I believe this happens because Brazilians, in general, do not deal very well with excess of formality and also because they see this as way to evaluate you. Brazilians tend to close deals with people that somehow they consider to be a friend. It is almost as if they could evaluate your character by saying how nice you are.
Just like in many other countries, Brazilian women still earn less than men. This happens because Brazil still is, to a certain extent, a sexist country, but this sexism is not restricted to men.
Brazilian women tend to be “spoiled”. I will explain: at the same time they fight for equality (which is a fair fight, by the way), they still want men to open the door for them, to carry their heavy bags, to pay the restaurant bill, to drive the car and all these little “favors” that are seen as a sign of politeness.
If in some European countries a man can be accused of harassment for opening the door to a woman, here they are expected to pour her drink while in a business meeting. And it does not mean he has any interest on the woman, it only means that he is being polite.

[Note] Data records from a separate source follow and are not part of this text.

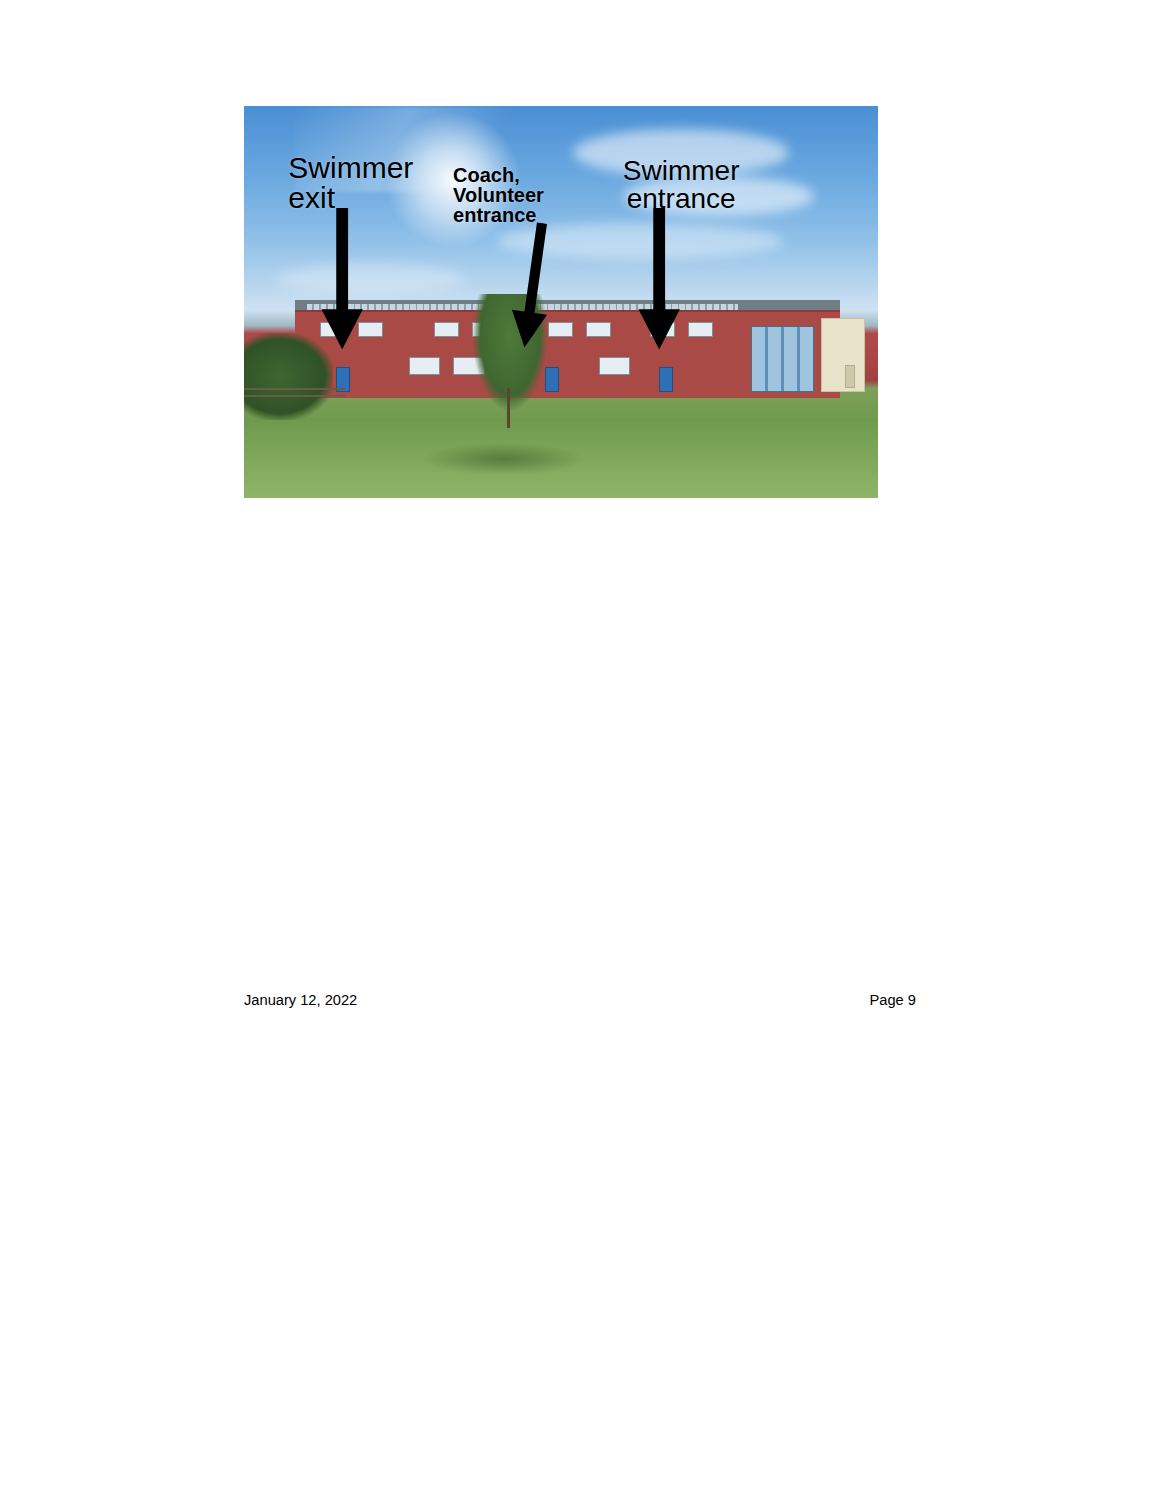Swimmer
exit
Coach,
Volunteer
entrance
Swimmer
entrance
Building exterior showing Swimmer exit, Coach and Volunteer entrance, and Swimmer entrance doors.
January 12, 2022 Page 9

Women are also granted with some rights that are refused to men: if they work as bus drivers, they will very rarely work at night; they have rights to maternity leave (I know, men don’t get pregnant, but if something happens to the mother after the baby is born or a man decides to adopt a newborn, he does not have the same rights a woman would have to take care of their babies); if a woman decides to accept a job that was considered to be exclusively male like driving a truck, this is seen as a sign of progress, a positive achievement, but men still suffer from prejudice if they are engaged in job positions primarily occupied by women, such as teaching little children.
Women also enjoy a series of exclusive services: there are women-only gyms, medical clinics, hospitals, police stations and when arrested, they are kept away from men. Also, differently from men, women in Brazil are not obliged to join the army. So we can say that even though Brazil is sexist to a certain extent, it is also a women-oriented country.